Q4 – D'un point de vue purement technique, le démantèlement de réacteurs arrêtés dans certains cas depuis plus d'une décennie peut-il attendre, et si oui avec quelles mesures de sûreté ?

Résumé – Les réacteurs à uranium naturel graphite gaz (UNGG) sont en cours de démantèlement par EDF. Le changement de technique de démantèlement du caisson réacteur, qui concentre la radioactivité restante, a conduit EDF à proposer une modification du calendrier de démantèlement. Si la légitimité du changement de technique n’est pas discutée, le décalage du démantèlement induit soulève des questions de sûreté. EDF assure que la mise en configuration sécurisée des caissons les rendra robustes aux aléas extérieurs pour toute la durée du démantèlement (plusieurs décennies), mais l’IRSN note que ceci doit faire l’objet d’analyses complémentaires. Une expertise s’appuyant sur les éléments nouveaux fournis par EDF est en cours.

Introduction

Les réacteurs à uranium naturel graphite gaz (UNGG), construits dans les années 1960, aujourd’hui tous à l’arrêt et en cours de démantèlement, sont les premiers réacteurs nucléaires électrogènes français.

La difficulté du démantèlement des réacteurs UNGG, plus particulièrement du caisson de ces réacteurs, est reconnue.
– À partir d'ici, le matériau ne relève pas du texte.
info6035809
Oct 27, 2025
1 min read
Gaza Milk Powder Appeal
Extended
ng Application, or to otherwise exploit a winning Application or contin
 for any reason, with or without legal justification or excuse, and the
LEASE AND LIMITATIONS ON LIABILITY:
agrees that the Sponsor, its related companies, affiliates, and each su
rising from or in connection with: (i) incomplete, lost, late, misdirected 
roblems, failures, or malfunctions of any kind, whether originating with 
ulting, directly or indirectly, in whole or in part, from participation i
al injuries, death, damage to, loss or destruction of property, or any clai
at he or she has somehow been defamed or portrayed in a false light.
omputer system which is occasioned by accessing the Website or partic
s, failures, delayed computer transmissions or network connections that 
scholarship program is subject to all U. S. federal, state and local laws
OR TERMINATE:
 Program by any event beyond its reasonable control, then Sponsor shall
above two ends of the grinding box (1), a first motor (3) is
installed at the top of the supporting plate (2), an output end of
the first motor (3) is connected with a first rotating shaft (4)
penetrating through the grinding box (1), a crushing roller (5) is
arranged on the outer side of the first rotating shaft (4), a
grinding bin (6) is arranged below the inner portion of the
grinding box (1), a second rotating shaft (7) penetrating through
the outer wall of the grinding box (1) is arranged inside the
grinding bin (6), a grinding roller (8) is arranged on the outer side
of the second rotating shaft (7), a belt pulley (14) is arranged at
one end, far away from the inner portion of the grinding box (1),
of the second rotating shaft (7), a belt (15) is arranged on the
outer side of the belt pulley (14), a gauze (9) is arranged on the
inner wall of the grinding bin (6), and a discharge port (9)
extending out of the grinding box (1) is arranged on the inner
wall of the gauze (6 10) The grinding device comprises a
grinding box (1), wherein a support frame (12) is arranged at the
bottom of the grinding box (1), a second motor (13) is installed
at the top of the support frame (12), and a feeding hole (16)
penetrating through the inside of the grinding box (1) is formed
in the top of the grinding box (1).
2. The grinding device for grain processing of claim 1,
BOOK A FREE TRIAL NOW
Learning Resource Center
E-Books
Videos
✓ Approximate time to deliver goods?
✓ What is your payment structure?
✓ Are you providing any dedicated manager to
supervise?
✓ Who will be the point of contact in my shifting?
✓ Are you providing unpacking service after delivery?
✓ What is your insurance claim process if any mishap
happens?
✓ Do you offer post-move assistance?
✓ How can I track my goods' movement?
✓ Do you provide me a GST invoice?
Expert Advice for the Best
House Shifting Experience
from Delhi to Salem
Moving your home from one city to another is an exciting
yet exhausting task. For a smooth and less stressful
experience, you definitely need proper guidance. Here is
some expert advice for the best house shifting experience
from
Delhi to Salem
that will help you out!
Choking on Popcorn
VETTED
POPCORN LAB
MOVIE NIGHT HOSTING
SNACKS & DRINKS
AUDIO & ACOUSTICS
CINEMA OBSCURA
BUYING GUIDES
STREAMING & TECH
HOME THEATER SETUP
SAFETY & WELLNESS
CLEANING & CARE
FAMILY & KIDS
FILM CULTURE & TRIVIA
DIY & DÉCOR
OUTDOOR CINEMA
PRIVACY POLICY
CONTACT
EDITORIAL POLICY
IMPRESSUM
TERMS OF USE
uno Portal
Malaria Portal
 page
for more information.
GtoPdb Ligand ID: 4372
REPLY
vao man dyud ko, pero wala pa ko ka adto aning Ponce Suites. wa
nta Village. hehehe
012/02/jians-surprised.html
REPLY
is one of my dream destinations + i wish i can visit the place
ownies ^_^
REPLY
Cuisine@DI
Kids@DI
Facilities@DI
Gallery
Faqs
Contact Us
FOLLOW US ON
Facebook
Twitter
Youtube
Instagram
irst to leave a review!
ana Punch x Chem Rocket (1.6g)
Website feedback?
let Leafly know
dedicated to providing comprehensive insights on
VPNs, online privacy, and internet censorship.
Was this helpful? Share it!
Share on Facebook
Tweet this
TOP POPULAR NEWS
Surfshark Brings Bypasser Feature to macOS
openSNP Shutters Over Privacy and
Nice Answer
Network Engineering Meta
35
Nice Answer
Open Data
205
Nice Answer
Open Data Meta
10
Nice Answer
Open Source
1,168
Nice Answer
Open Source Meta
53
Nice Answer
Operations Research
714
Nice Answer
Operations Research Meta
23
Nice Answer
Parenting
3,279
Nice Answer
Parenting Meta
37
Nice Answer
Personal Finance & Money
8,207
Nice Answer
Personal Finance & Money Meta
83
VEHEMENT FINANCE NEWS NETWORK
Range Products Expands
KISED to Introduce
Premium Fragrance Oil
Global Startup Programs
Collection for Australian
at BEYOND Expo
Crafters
Les réacteurs UNGG se distinguent de ce point de vue de leurs successeurs, les réacteurs à eau pressurisée (REP). Ces derniers constituent l’intégralité du parc nucléaire français en fonctionnement, et leur démantèlement apparaît aujourd’hui faisable dans des délais maîtrisés et avec des techniques éprouvées. Par exemple, le démantèlement du réacteur à eau sous pression Chooz A d’EDF, situé dans les Ardennes, avance sans difficulté majeure. À l’inverse, il y a peu de retours d’expérience sur les réacteurs UNGG et le démantèlement des empilements de graphite qu’ils contiennent présente des difficultés techniques.

Le démantèlement des réacteurs UNGG hors caisson a commencé et se poursuivra sur les quinze prochaines années. À l’issue de ces travaux, tout aura été déconstruit à part le caisson réacteur contenant les empilements de graphite. Si les réacteurs sont vidés de leur combustible il reste malgré tout des radionucléides dans les structures et dans les empilements de graphites qui ont été activés par la réaction de fission.

Stratégie d’EDF

Pour le démantèlement du caisson réacteur, EDF avait initialement envisagé une stratégie de démantèlement consistant à le remplir d’eau. Devant les difficultés rencontrées dans la mise en œuvre de cette première stratégie, EDF envisage maintenant un démantèlement sous air.

Le calendrier de démantèlement a été profondément modifié à l’occasion de ce changement de stratégie. En effet, EDF prévoit de démanteler un premier réacteur (Chinon A2) à partir de 2030 et pour une durée de trente ans, puis de démanteler les suivants en exploitant les retours d’expérience du premier démantèlement. Ainsi, le démantèlement de ces caissons réacteurs aura lieu près d’un siècle après leur mise en service.

Le choix d’EDF de proposer finalement un démantèlement sous air pour tous ses réacteurs UNGG n’est pas mis en cause. Mais la stratégie globale retenue, notamment le séquencement des démantèlements et les calendriers associés, soulève des questions de sûreté qui sont en cours d’analyse. Pour l’IRSN, le maintien dans un état sûr d’un caisson réacteur sur d’aussi longues périodes soulève de réels enjeux techniques. De plus, il convient d’examiner les implications de cette nouvelle stratégie sur la gestion des déchets de graphite.

Sûreté des réacteurs UNGG à l’arrêt

À l’issue de la première phase de démantèlement, les caissons réacteurs doivent être mis dans une configuration sécurisée.

EDF assure que l’étanchéité des caissons est garantie en cas d’inondation, que le bon état des structures et leur résistance aux séismes sont validés par des inspections et que des activités de surveillance sont réalisées et seront maintenues jusqu’à la fin du démantèlement.

L’IRSN considère que les premiers éléments apportés par EDF ne lui permettent pas de partager pour le moment ces conclusions. En particulier, l’IRSN note que les examens de sûreté sur lesquels s’appuie EDF ont été réalisés avec l’hypothèse d’un démantèlement à moyen terme, issu de l’ancienne stratégie, et donc sont à ce stade insuffisants pour conclure. De nouveaux éléments ont été fournis par EDF, à la suite d’une demande de l’ASN. L’ensemble des éléments transmis par EDF est aujourd’hui soumis à une expertise de l’IRSN qui s’achèvera en 2019.